Passei uma parte considerável da minha vida olhando ou ouvindo a chuva em
Guaratuba. Até poucos anos atrás, sempre que ia à cidade, eu me instalava numa
velha casa de veraneio, típica dos balneários paranaenses, metade em madeira,
metade em alvenaria, erguida lá por 1950. Toda a minha memória da chuva foi
construída naquele vago endereço, que o tempo e a especulação imobiliária já
vão tornando espectral.
Ali, os dias chuvosos se atropelavam sem trégua, desalojando os gambás do
forro da casa. Impossível dormir com o tropel dos bichos incomodados, ou
esquecer as goteiras da madrugada, as corridas noturnas com baldes e rodos, o
banheiro povoado de rãs e pererecas.
Esse litoral pantanoso exasperava o menino que fui. Mais crescido, aprendi a
relevar as inundações, e até a apreciá-las por outros ângulos, menos rasos.

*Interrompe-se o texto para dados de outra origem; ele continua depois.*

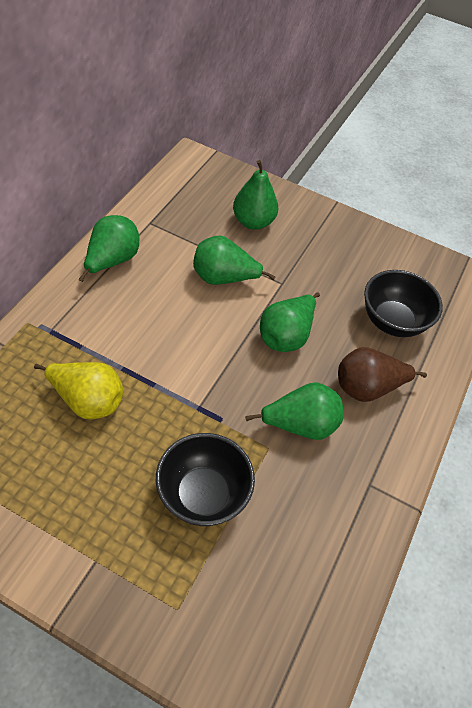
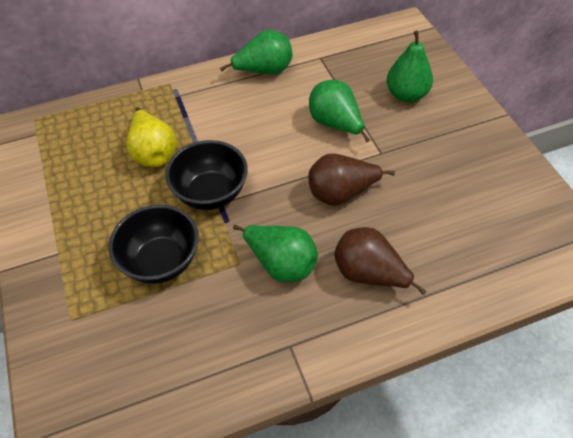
camera: 50 degrees right, 0 degrees up
(286, 336) = (341, 193): green pear -> brown pear
(392, 321) = (453, 238): black bowl -> black bowl (211, 193)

Deixava morrer minhas tardes numa cadeira de praia, na varanda semialagada,
fumando meus cigarrinhos de moço. Acho, inclusive, que aquelas chuvas
guaratubanas, se não me ensinaram a pensar, me habituaram à contemplação
forçada das coisas do mundo. Sou grato à nobreza dessas águas.
Aliás, sempre me fascinou um verso simples – e nem sei se conhecido — de Jorge
Mautner, que dizia ser a chuva "uma princesa que cai do céu". Não me
perguntem o que significa; o verso nunca me pareceu muito claro, mas é de uma
beleza estranha e poderosa, que me obrigava a procurar na chuva alguma
humanidade que nos irmanasse, ou uma realeza que jamais pude apreender direito.
Hoje, quando venho a Guaratuba, vejo a chuva do alto de um prédio, e tudo é
novo. Percebo sua aproximação minutos antes de sua chegada, aquela cortina
d'água esvoaçante que vem correndo, em bloco, do oceano à areia. Ela bate
pesado, feito um chicote de brilhantes, nos morros e nos edifícios; castiga a
cidade que infelizmente se verticaliza, sua autoridade calando tudo diante
dela: o trânsito, os pássaros, os veranistas, os cães, saudosos do luar, e os
carros de som, anunciando luaus e liquidações.
Passo horas na sacada, observando o voo baixo dos helicópteros sobre as
ondas escuras, contemplando essa chuva antiga que insiste em amordaçar nossa
alegria. Daqui ainda avisto, num pedaço mais distante do mar, a quilômetros da
costa, grandes áreas ensolaradas, lotes luminosos de água e nada mais, talvez
do tamanho de cidadezinhas.
Esta aí uma bela ironia meteorológica: naquelas regiões remotas é que o
verão acontece. Lá no mar é que ele é pleno, intenso e lindo, mas só para os
peixes, as aves e, quem sabe, os milhares de afogados que já nos deixaram,
depois de tantas e tantas temporadas e tempestades.
Não, ainda não encontrei na chuva a princesa triste de Mautner, mas posso
imaginá-la, e também ouvi-la cantar à noite, e garanto que sua voz de sereia
está cada vez mais atraente e perigosa.
Semana passada, por exemplo, numa madrugada quase fria em Guaratuba, me
deixei embalar pelo batuque hipnótico do temporal em minha janela. O som — que
às vezes lembrava tiros, às vezes tambores, aplausos, ou a fala alienígena de
muitas pessoas, umas risonhas, outras lamuriosas — foi me sugerindo novas
ideias, histórias e devaneios, até, aos poucos, ir se misturando a um sonho.
Dormindo, senti que a chuva também poderia ser um livro que cai do céu, um
texto que lava as ruas e os restos de nossa civilização, uma narrativa fluida,
disforme e com vários sentidos a percorrer, embora destinada a sempre terminar
numa boca de esgoto. Podemos lê-la, secos, do topo de nossas fortalezas, mas o
ideal é que seus leitores se deixem levar por aí, náufragos encharcados, bravos
navegadores de meio-fio, bueiro abaixo.